▸ Document excerpt:
# OMG, look at Bucky's face!!!



## lovesophie (Jan 28, 2008)

http://www.petfinder.com/petnote/displaype...?petid=11471308

This boy must be tiny! It says he's only a pound! :shocked: 

He's six years old, but look at him. He's got that puppy face. So adorable. :wub:


----------



## mimi2 (Mar 29, 2005)

That can't be right, could it? I wouldn't think a dog that small could survive... He is a little doll baby! :wub2: 

Weren't you the one that said you weren't gonna go on Petfinder anymore?!  I know - it's hard to stay away!!


----------



## pebble's mama (Jun 1, 2008)

Oh my!! What a tiny little guy he must be! I can't imagine a six year old malt being only one pound. He does have a sweet little face though :wub:


----------



## mimi2 (Mar 29, 2005)

It wasn't you...it was another member! Sorry!


----------



## Ladysmom (Oct 19, 2004)

I'm sure the weight is a typo. It looks like they forgot to put the number before "pound".


----------



## Cosy (Feb 9, 2006)

Yes, I agree with Marj. I think they omitted the number but
he must be small.......and he's very cute. I'm sure he won't
be alone for long.


----------



## jodublin (Sep 27, 2006)

his loveley  hope he finds a home soon,


----------



## PuttiePie (Nov 22, 2006)

I just clicked on the ad and it now says that he is 6 pounds, must have been a typo. I am glad, too, because at 1 pound he would have been quite ill...His face is sweet as can be.... :wub: Hope someone snatches him right up.


----------



## The A Team (Dec 1, 2005)

Awwww, he truly is precious. I hope someone on SM grabs him! Hey, where's Jaimie.....


----------



## Max & Rocky (May 20, 2004)

QUOTE (PuttiePie @ Aug 22 2008, 05:14 AM) index.php?act=findpost&pid=622900


> I just clicked on the ad and it now says that he is 6 pounds, must have been a typo. I am glad, too, because at 1 pound he would have been quite ill...His face is sweet as can be.... :wub: Hope someone snatches him right up.[/B]


  

No it doesn't. I think you misread. Here is what it says "Hi I am Bucky, a tiny pound six year old purebred Maltese boy! "


----------

▸ Raw data:
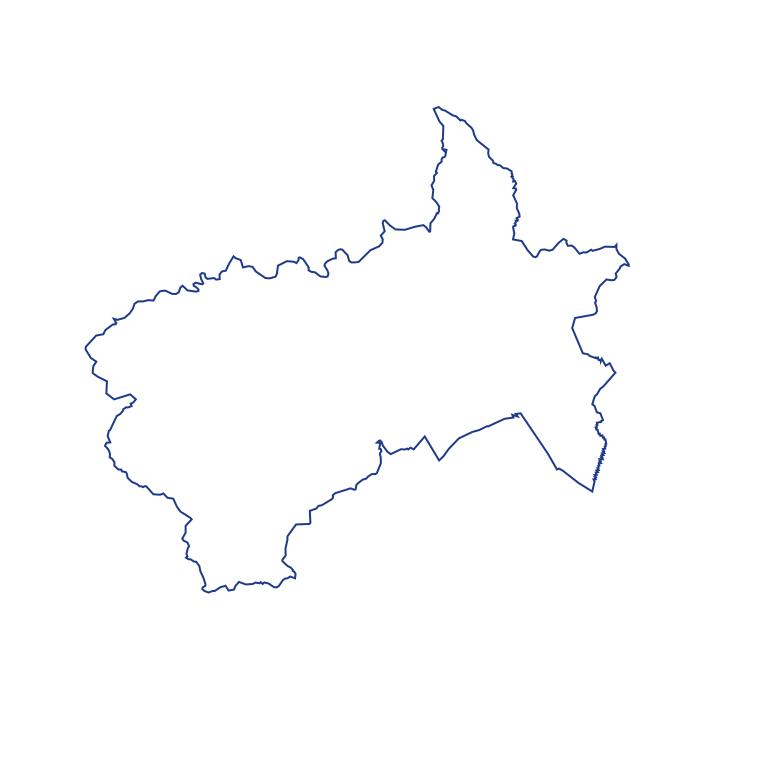 the district of Tasquillo, Hidalgo, Mexico, rotated 327°
{"feature_id": "50627088B25461945792705", "entity_name": "Tasquillo", "entity_type": "district", "adm_level": 2, "iso_a3": "MEX", "parent_name": "Mexico", "parent_adm1": "Hidalgo", "projection": "robinson", "projection_center": [-99.367, 20.531], "detail": "fine", "context": "isolated", "style": "outline", "palette": "blue", "viewbox_px": 768, "rotation_deg": 327, "n_neighbors": 0, "source": "geoboundaries", "source_scale": "gbopen_adm2", "svg_char_len": 6166}
<svg xmlns="http://www.w3.org/2000/svg" viewBox="0 0 768 768"><g transform="rotate(327 384 384)"><path d="M554.1,509.1L557.0,508.7L562.7,505.8L566.6,505.5L584.3,500.5L583.8,498.0L584.6,489.5L579.9,489.4L580.4,481.5L578.1,483.1L578.8,481.6L577.1,480.8L577.8,478.4L576.5,478.5L576.2,477.2L575.5,477.4L571.8,472.5L571.1,470.1L567.5,466.5L572.3,439.6L580.2,432.7L597.1,439.8L600.1,440.0L602.1,439.1L604.2,435.3L605.2,430.8L607.1,429.9L608.2,425.8L618.2,419.4L627.5,417.5L631.4,421.0L633.9,422.2L637.3,421.0L638.4,417.6L644.7,415.5L646.3,414.3L650.8,414.3L653.6,418.2L654.3,416.9L654.5,409.9L652.0,402.9L652.3,397.7L654.7,393.9L652.1,394.7L644.2,389.2L638.4,388.2L631.4,385.9L630.9,384.2L625.5,384.0L623.0,382.2L618.9,381.2L618.0,373.2L616.8,370.1L613.5,368.3L613.8,365.0L615.2,363.2L613.6,360.0L607.0,360.8L598.5,363.2L595.2,362.2L592.2,358.8L589.2,357.2L587.3,357.2L581.9,360.2L580.1,360.2L578.5,358.3L577.3,349.9L577.4,339.1L570.9,333.0L575.2,328.9L577.6,322.8L578.5,322.2L580.4,322.9L581.2,322.3L581.1,320.6L582.5,320.3L583.4,318.7L584.8,319.9L585.5,319.4L585.5,317.2L588.9,317.5L590.2,314.8L591.2,308.7L593.8,305.3L595.1,296.1L600.8,293.0L600.9,291.9L599.1,290.2L604.1,287.9L604.3,285.1L602.7,284.6L604.2,282.8L603.9,279.7L605.0,280.0L605.1,278.4L606.0,277.8L605.8,276.9L606.9,275.1L604.6,270.3L601.6,267.8L600.4,263.8L598.5,262.2L598.0,260.5L596.1,258.3L596.9,255.7L595.8,250.6L597.1,247.1L599.4,244.4L594.6,229.9L595.4,223.8L596.8,220.1L596.9,216.7L595.1,210.1L595.1,207.6L592.9,204.6L591.6,204.6L590.3,198.8L587.9,196.1L584.1,187.9L582.1,185.7L580.6,181.4L575.5,180.4L573.5,194.0L574.3,199.9L566.7,210.8L564.8,211.3L564.3,214.8L563.0,216.9L561.5,217.5L560.9,218.9L561.4,221.0L562.0,219.8L563.9,221.6L559.7,226.1L558.1,226.6L556.4,226.0L554.8,226.8L553.4,228.9L548.9,229.5L543.1,234.2L543.4,235.8L539.3,236.8L536.8,240.9L532.0,243.3L531.0,248.2L525.8,254.4L527.0,260.3L526.9,265.5L524.9,267.5L524.6,268.7L522.3,270.3L521.6,269.5L515.9,272.9L510.5,274.5L505.8,281.2L504.9,281.0L504.7,275.7L503.5,272.2L495.4,268.9L485.6,266.1L477.8,260.6L475.4,254.5L473.9,247.1L472.5,246.8L470.6,248.2L467.7,256.3L462.0,257.9L461.8,261.9L459.6,264.7L455.0,265.9L445.5,264.4L429.2,267.8L425.7,266.1L423.0,264.4L421.8,262.1L423.6,256.1L422.2,248.6L420.8,247.2L418.5,246.6L415.2,247.1L412.1,252.3L409.0,250.9L403.3,250.2L400.2,250.9L398.5,252.3L398.4,258.1L397.5,261.2L395.3,263.1L393.5,262.6L389.2,259.1L387.0,252.8L384.1,250.3L382.7,247.5L384.3,245.4L384.3,239.0L384.1,234.9L382.3,231.9L381.2,231.7L379.6,233.7L376.4,234.9L375.2,232.6L369.5,228.1L359.6,227.0L354.0,233.4L351.4,234.9L345.6,233.1L342.3,230.6L337.8,219.9L337.6,214.2L334.5,211.3L329.2,209.4L331.4,202.0L328.1,197.7L327.4,195.0L319.6,198.7L313.1,202.8L309.3,201.3L305.7,202.6L303.3,206.6L300.1,205.0L299.2,202.6L293.2,199.7L292.4,197.5L293.7,193.7L291.8,191.8L289.3,192.2L287.8,196.4L287.2,201.2L285.8,201.4L281.1,196.4L278.6,196.4L277.9,198.1L279.1,200.0L279.9,203.7L279.0,204.9L276.7,204.2L270.2,198.5L268.6,191.9L265.8,192.2L261.9,195.3L258.6,195.2L255.5,193.2L251.3,186.4L246.5,184.2L240.6,185.9L236.2,188.5L231.8,185.2L226.9,183.5L222.8,180.8L218.5,180.8L214.5,184.0L209.3,186.2L202.3,187.2L195.4,185.0L192.9,182.1L192.7,186.9L191.9,186.7L191.4,187.7L188.8,186.4L179.7,187.0L175.7,189.4L169.0,186.6L154.2,190.4L152.6,192.4L152.3,202.4L154.9,208.6L150.0,210.7L146.0,215.5L145.7,216.6L147.8,221.7L153.1,230.9L146.0,240.7L149.3,249.9L165.4,254.4L167.6,261.7L163.9,262.9L160.8,262.6L160.3,265.1L156.4,264.2L155.1,263.1L151.5,263.2L150.8,264.2L146.4,265.5L142.4,265.3L129.4,273.3L127.7,273.5L123.9,277.1L122.6,283.9L119.3,282.2L116.3,283.9L117.1,288.0L116.8,290.9L116.1,293.4L114.1,296.0L115.2,298.7L115.4,302.7L113.3,305.7L114.7,311.1L117.0,312.7L116.6,314.5L119.5,317.3L119.5,319.0L117.9,323.1L119.2,328.8L122.6,333.9L123.2,336.6L124.9,337.7L125.6,339.2L127.9,339.5L128.9,340.4L130.5,350.9L136.1,355.0L139.3,355.6L140.5,361.5L144.8,365.4L143.5,374.1L143.8,380.2L148.6,390.6L149.0,392.8L140.4,394.9L136.6,400.7L130.6,403.8L130.7,406.3L132.8,409.9L132.2,413.9L130.1,414.8L125.8,418.9L125.2,421.6L123.4,421.8L124.4,424.3L126.4,425.8L127.7,429.2L129.6,430.8L130.0,436.0L127.9,441.4L127.2,447.3L125.2,454.8L124.4,455.9L121.0,455.9L119.9,457.3L120.8,460.0L123.3,463.3L128.1,464.4L129.2,465.4L136.0,465.3L141.2,466.9L141.2,472.6L146.2,474.7L149.4,472.5L154.6,471.0L159.0,476.9L164.9,480.2L168.0,480.5L171.3,483.5L172.7,483.1L173.4,485.6L175.5,485.2L178.5,488.4L181.0,494.3L183.0,496.0L185.6,496.2L192.3,493.5L194.8,493.3L197.5,494.4L200.4,494.4L203.6,498.5L206.4,495.1L206.5,492.3L205.7,491.0L206.2,490.2L205.8,487.2L204.0,484.1L202.3,477.2L203.0,476.1L208.2,474.2L211.7,468.4L218.2,462.0L220.0,459.2L233.7,453.9L245.3,460.8L246.7,460.3L252.7,450.0L259.6,451.6L262.6,450.5L265.7,451.8L278.0,452.2L279.5,451.3L280.4,449.5L283.6,449.0L299.1,453.3L301.5,456.5L302.8,456.9L305.7,453.8L307.8,453.1L313.9,452.6L317.6,453.7L320.3,452.9L324.8,453.0L327.9,454.9L329.7,454.7L338.2,448.8L341.3,443.7L342.6,440.1L345.3,438.9L345.8,436.7L344.7,435.7L348.3,431.9L348.1,430.8L346.2,429.3L349.1,428.9L350.0,429.2L350.4,431.4L349.5,434.9L350.0,442.8L351.5,446.5L362.6,447.9L366.0,450.4L368.2,450.8L368.6,452.0L371.6,451.9L373.3,455.0L389.6,450.2L388.6,478.1L394.5,477.0L403.3,473.6L417.2,470.4L431.8,472.3L438.9,474.5L447.5,475.5L448.2,476.3L466.0,478.8L474.3,482.6L474.8,479.8L478.4,484.0L478.2,480.9L482.6,483.0L483.5,531.5L482.5,549.9L484.8,550.3L486.9,554.5L493.1,572.6L500.1,587.6L507.5,580.4L507.8,578.1L509.7,579.2L510.0,576.9L511.0,577.4L511.0,575.0L513.0,576.0L513.4,573.6L515.3,574.4L515.1,572.2L517.1,573.2L517.2,570.9L518.2,571.3L519.2,569.2L520.2,569.7L520.9,567.5L522.8,568.5L522.6,566.3L523.6,566.7L523.8,564.4L526.3,566.2L526.2,564.0L527.1,564.6L527.3,562.3L529.3,563.2L529.1,561.0L531.1,562.0L530.9,559.7L531.9,560.2L532.3,557.8L534.3,558.7L535.0,556.7L536.1,557.0L536.9,555.0L537.8,555.3L539.5,551.1L538.6,550.7L539.4,548.5L538.4,548.2L539.2,546.0L537.2,545.4L537.9,543.2L536.8,542.9L538.2,538.7L537.3,538.1L537.8,535.8L538.8,536.3L539.8,534.1L540.7,534.5L541.4,532.4L545.3,534.0L545.5,533.4L548.0,533.6L549.5,526.3L547.1,523.7L548.6,517.0L547.7,514.4L554.1,509.1Z" fill="none" stroke="#1e3a8a" stroke-width="2"/></g></svg>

▸ Your objective:
Please answer these questions about the forum thread on Bucky:
1. How old is Bucky, according to the first post?
2. Which member first says the weight is probably a typo?
3. What weight does PuttiePie say the ad shows after clicking on it?

▸ Full output:
1. Six years old.
2. Ladysmom.
3. 6 pounds.